Dataset records:

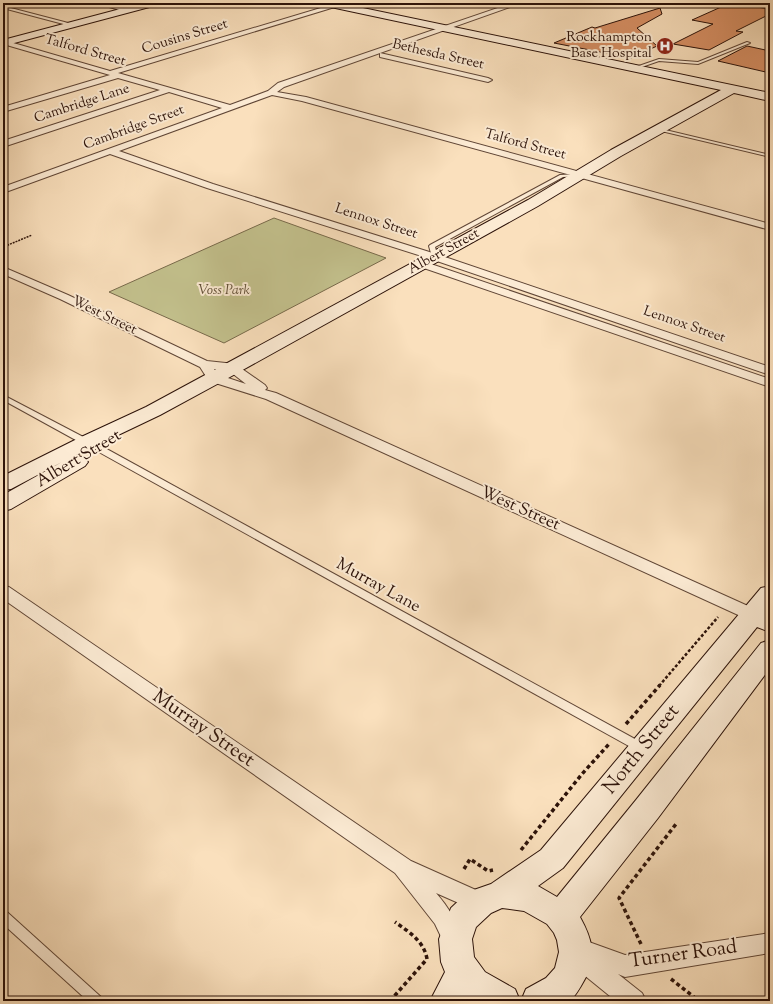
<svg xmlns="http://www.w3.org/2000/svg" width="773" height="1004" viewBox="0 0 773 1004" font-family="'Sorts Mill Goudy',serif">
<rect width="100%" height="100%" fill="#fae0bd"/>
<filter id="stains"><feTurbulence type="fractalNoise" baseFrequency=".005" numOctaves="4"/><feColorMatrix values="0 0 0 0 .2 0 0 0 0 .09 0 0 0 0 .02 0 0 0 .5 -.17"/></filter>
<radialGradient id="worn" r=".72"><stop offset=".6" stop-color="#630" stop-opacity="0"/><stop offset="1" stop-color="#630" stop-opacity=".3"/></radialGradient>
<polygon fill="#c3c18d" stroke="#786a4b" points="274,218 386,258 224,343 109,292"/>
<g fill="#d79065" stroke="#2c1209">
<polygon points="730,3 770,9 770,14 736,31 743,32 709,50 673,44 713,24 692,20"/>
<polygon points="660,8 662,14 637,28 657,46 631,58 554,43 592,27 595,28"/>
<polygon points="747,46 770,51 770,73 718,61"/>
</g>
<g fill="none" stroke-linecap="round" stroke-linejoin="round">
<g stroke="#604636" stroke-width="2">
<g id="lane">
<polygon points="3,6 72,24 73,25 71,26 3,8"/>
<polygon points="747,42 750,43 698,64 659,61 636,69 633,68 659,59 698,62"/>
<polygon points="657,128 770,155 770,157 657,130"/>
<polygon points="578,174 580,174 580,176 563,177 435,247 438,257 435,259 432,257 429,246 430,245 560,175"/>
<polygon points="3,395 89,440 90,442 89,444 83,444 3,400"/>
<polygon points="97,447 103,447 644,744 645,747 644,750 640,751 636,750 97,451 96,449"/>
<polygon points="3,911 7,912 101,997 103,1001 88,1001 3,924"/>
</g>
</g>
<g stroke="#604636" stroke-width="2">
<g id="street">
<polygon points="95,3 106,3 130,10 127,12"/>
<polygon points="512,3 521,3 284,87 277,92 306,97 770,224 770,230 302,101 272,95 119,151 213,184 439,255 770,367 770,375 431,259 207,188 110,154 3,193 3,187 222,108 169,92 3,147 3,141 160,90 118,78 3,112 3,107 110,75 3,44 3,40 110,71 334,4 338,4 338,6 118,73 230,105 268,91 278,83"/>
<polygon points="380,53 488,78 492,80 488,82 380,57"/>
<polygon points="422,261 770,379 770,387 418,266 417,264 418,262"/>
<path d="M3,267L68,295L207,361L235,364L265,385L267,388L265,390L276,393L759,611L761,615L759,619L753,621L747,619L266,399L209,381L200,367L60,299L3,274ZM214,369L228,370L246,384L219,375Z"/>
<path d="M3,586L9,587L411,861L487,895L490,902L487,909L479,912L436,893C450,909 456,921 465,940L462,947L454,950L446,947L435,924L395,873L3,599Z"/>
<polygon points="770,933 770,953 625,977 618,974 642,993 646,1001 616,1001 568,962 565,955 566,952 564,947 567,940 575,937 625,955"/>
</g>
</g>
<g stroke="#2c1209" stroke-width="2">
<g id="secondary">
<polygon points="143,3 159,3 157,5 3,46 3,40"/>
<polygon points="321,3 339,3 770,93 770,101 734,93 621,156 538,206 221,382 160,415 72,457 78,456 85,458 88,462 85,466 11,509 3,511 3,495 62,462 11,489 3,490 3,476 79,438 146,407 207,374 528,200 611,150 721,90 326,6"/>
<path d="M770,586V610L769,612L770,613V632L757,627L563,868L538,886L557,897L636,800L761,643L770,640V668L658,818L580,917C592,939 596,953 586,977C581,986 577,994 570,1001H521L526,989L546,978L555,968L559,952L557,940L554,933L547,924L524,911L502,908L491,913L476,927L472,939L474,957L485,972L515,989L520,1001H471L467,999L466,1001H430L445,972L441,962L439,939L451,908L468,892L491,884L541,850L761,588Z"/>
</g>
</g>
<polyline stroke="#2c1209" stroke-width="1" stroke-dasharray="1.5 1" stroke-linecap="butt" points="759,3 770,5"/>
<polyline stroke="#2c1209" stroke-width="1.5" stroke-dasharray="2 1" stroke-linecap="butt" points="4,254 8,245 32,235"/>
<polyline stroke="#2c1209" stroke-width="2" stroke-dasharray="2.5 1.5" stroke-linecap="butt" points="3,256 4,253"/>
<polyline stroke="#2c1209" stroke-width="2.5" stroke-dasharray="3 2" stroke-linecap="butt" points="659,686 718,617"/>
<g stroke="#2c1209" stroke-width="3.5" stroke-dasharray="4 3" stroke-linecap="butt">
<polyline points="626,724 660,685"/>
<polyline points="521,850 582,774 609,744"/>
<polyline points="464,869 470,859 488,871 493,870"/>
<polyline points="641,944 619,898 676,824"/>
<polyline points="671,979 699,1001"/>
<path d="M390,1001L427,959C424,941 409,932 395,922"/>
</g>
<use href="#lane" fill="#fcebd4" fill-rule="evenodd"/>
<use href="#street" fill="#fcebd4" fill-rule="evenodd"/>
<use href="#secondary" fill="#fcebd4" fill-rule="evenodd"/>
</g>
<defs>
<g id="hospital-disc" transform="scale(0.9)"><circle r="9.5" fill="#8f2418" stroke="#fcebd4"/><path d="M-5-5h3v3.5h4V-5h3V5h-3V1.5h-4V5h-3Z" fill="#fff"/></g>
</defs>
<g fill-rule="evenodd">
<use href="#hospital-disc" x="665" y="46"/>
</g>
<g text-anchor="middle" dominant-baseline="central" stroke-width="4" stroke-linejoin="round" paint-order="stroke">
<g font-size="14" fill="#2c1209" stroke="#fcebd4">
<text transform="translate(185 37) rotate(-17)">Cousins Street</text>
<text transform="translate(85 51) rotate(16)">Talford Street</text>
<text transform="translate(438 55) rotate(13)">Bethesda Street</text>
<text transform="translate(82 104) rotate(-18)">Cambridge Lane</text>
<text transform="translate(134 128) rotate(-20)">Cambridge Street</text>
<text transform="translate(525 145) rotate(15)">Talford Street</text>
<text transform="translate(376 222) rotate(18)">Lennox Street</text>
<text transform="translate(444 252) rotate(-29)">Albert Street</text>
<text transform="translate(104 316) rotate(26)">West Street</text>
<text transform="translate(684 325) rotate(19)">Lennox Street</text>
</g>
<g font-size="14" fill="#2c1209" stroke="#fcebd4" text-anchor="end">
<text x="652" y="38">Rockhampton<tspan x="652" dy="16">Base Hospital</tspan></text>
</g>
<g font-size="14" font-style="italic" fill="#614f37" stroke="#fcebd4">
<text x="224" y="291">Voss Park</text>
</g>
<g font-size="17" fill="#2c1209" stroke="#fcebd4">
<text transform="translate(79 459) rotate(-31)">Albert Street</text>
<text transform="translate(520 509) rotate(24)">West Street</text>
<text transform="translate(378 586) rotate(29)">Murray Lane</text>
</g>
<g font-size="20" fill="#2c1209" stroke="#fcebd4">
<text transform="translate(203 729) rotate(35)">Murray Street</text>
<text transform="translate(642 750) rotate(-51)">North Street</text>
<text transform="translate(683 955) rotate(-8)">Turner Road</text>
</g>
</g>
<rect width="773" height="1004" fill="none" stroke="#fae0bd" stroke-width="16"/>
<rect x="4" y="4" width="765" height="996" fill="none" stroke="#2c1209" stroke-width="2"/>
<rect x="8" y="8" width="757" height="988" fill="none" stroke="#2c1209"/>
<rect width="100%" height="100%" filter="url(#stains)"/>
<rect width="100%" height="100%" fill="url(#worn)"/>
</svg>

— What the exercise asks —
Scan the data above and state how many of its lines contain the string "stains", with no other content.

— Solution for this exercise —
2